Ben Harper – White lies for dark times, recensione.
Ritorna, finalmente, Ben Harper. Ritorna con un disco nuovo di zecca e sopratutto con una band nuova di zecca i Rentless7.
Personalmente non vi nascondo che Ben Harper mi piace moltissimo. Scrive belle canzoni e cambia spesso genere. Ha iniziato infatti con il reggae per finire con il rock di questo suo White lies for dark times passando attraverso il blues e le ballads di Both side of the gun.
Non vi nascondo di esser stato sorpreso quando ho visto quanti dischi ha pubblicato Harper e con quale (alto) valore artistico. In questo album si respira il rock ragazzi miei, quello fatto di strumenti veri. Basso, batteria e chitarre sono onnipresenti e, specie queste ultime, rendono l’ascolto di White lies for dark times elettrizzante.

(Raccolta di dati)
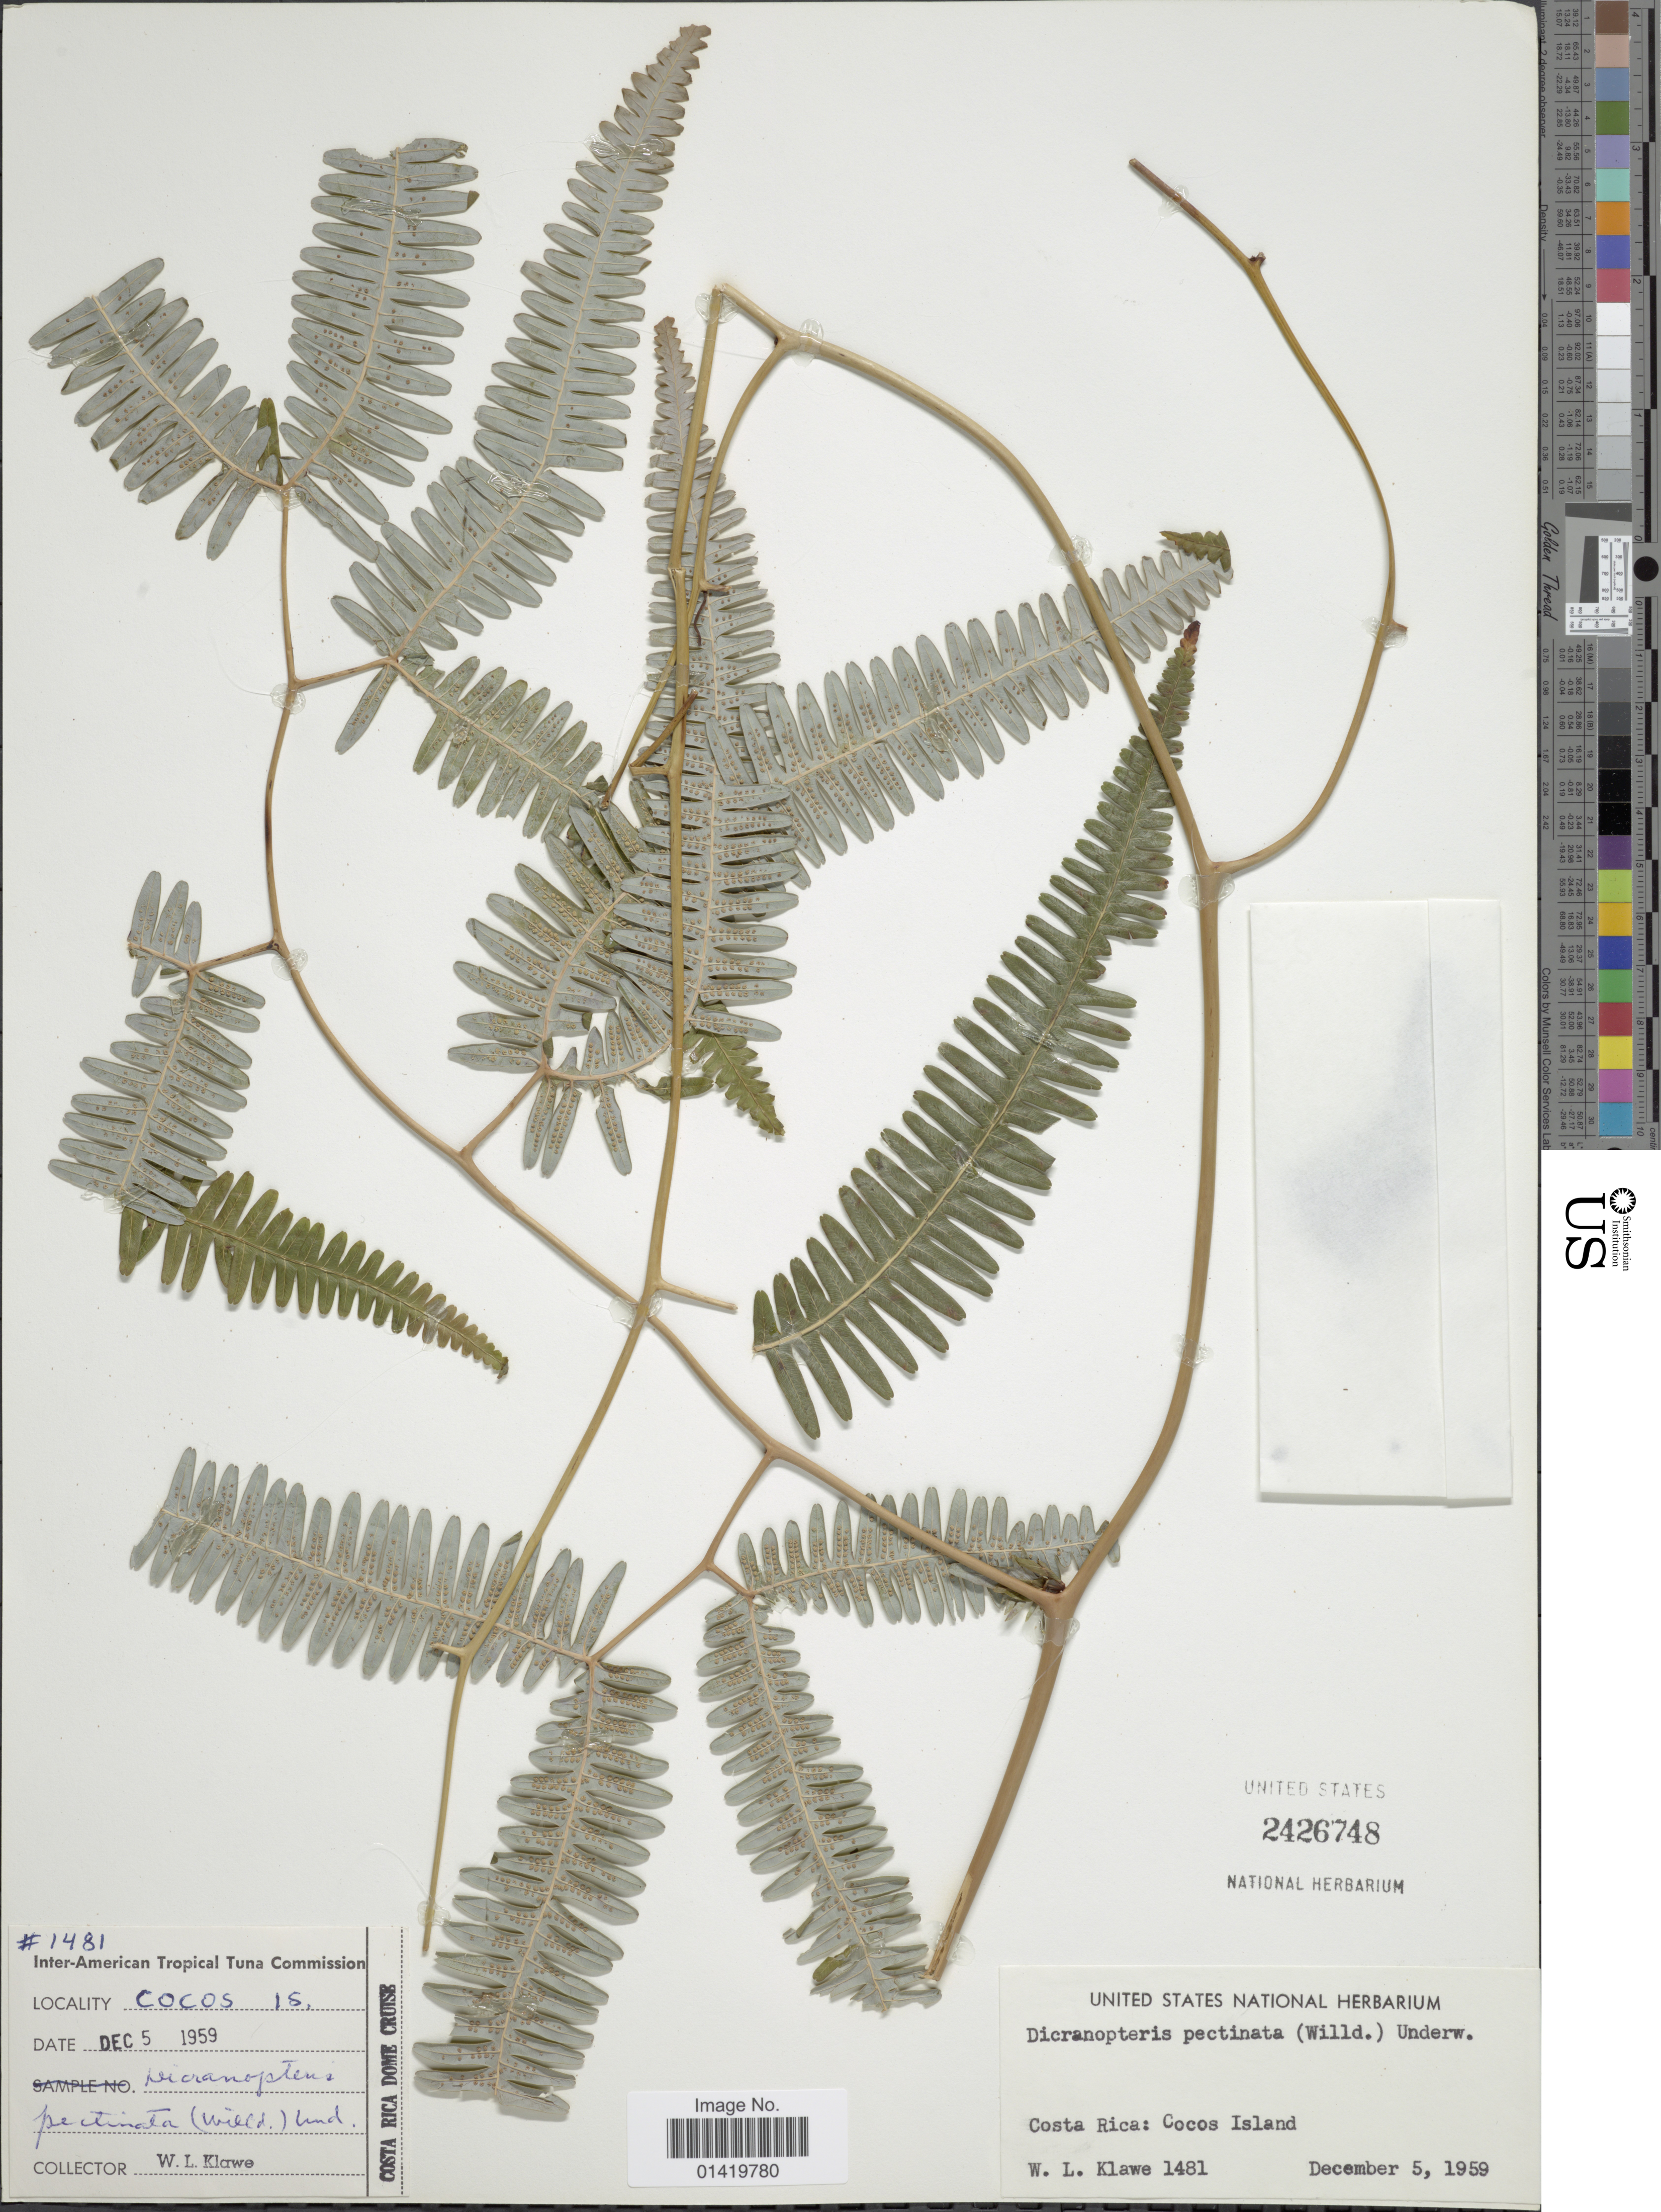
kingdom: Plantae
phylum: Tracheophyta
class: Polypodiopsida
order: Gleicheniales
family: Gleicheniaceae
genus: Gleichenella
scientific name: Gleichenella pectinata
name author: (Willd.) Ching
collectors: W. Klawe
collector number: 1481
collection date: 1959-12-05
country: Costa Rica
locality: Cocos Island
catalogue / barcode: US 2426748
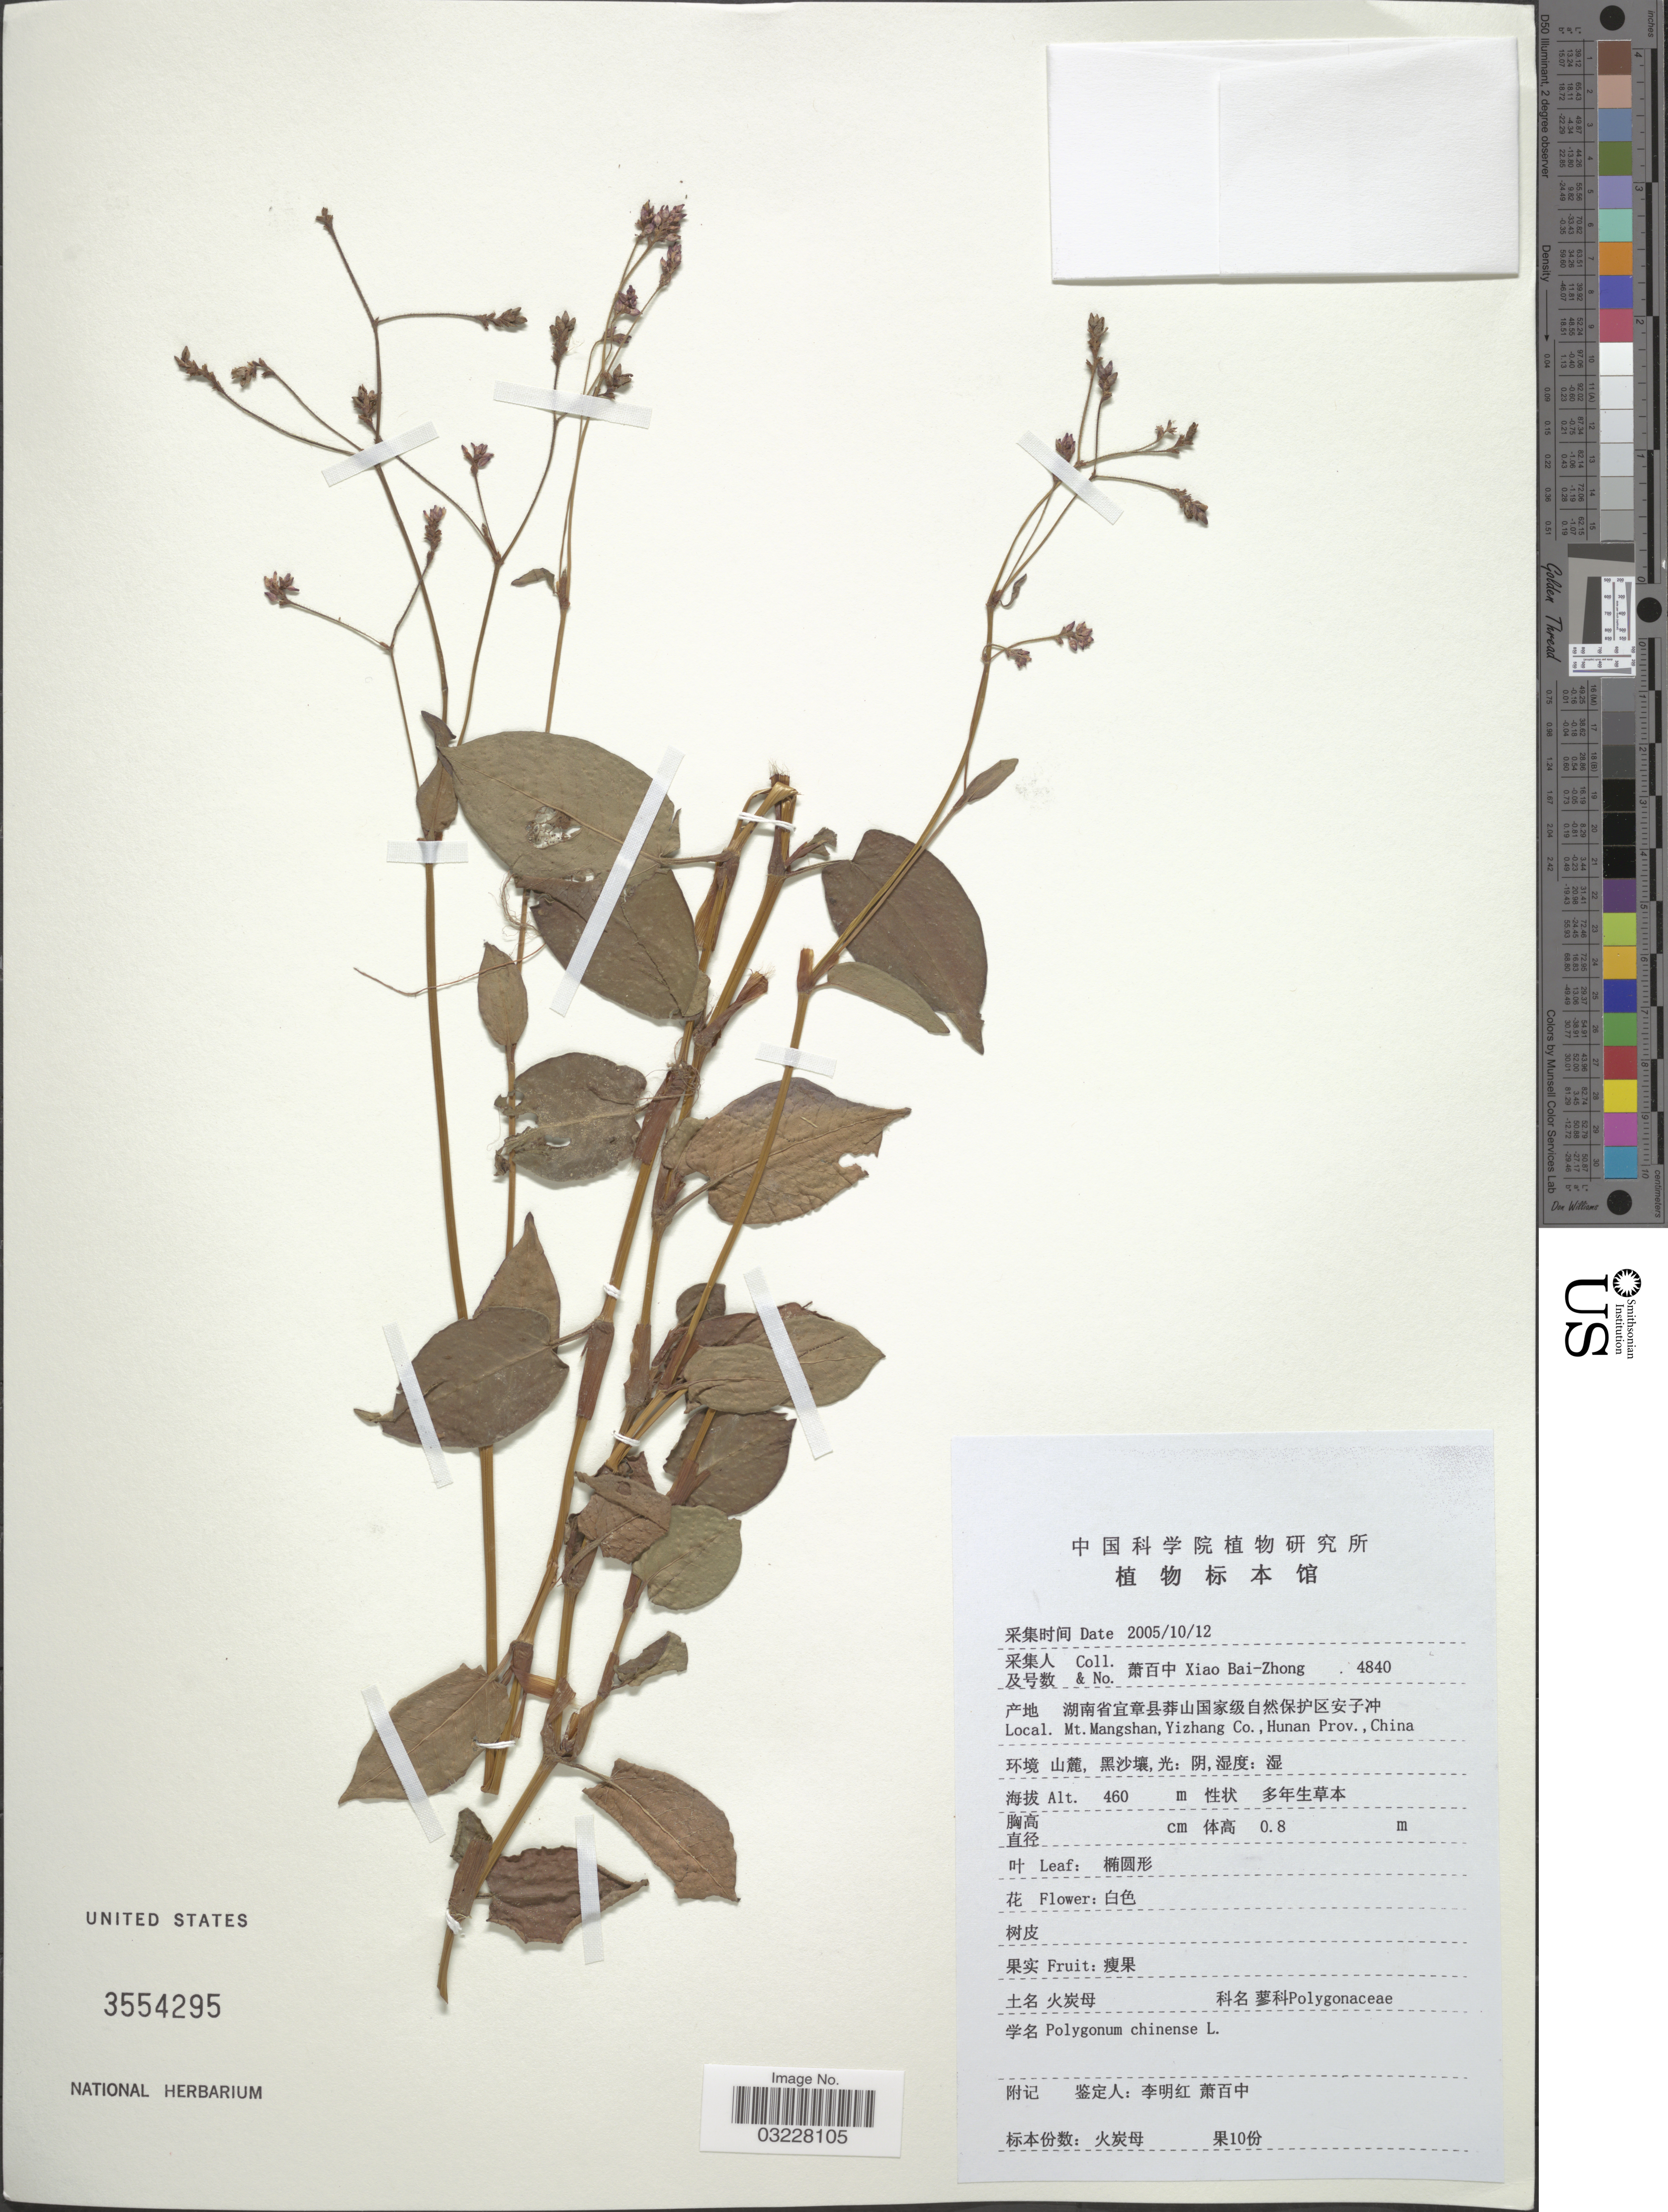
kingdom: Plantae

(Esercizio assegnato) Riporta parola per parola il passo della recensione che comincia con "Personalmente non vi" e prosegue fino a "dark times elettrizzante.".

(Risposta al compito)
Personalmente non vi nascondo che Ben Harper mi piace moltissimo. Scrive belle canzoni e cambia spesso genere. Ha iniziato infatti con il reggae per finire con il rock di questo suo White lies for dark times passando attraverso il blues e le ballads di Both side of the gun.
Non vi nascondo di esser stato sorpreso quando ho visto quanti dischi ha pubblicato Harper e con quale (alto) valore artistico. In questo album si respira il rock ragazzi miei, quello fatto di strumenti veri. Basso, batteria e chitarre sono onnipresenti e, specie queste ultime, rendono l’ascolto di White lies for dark times elettrizzante.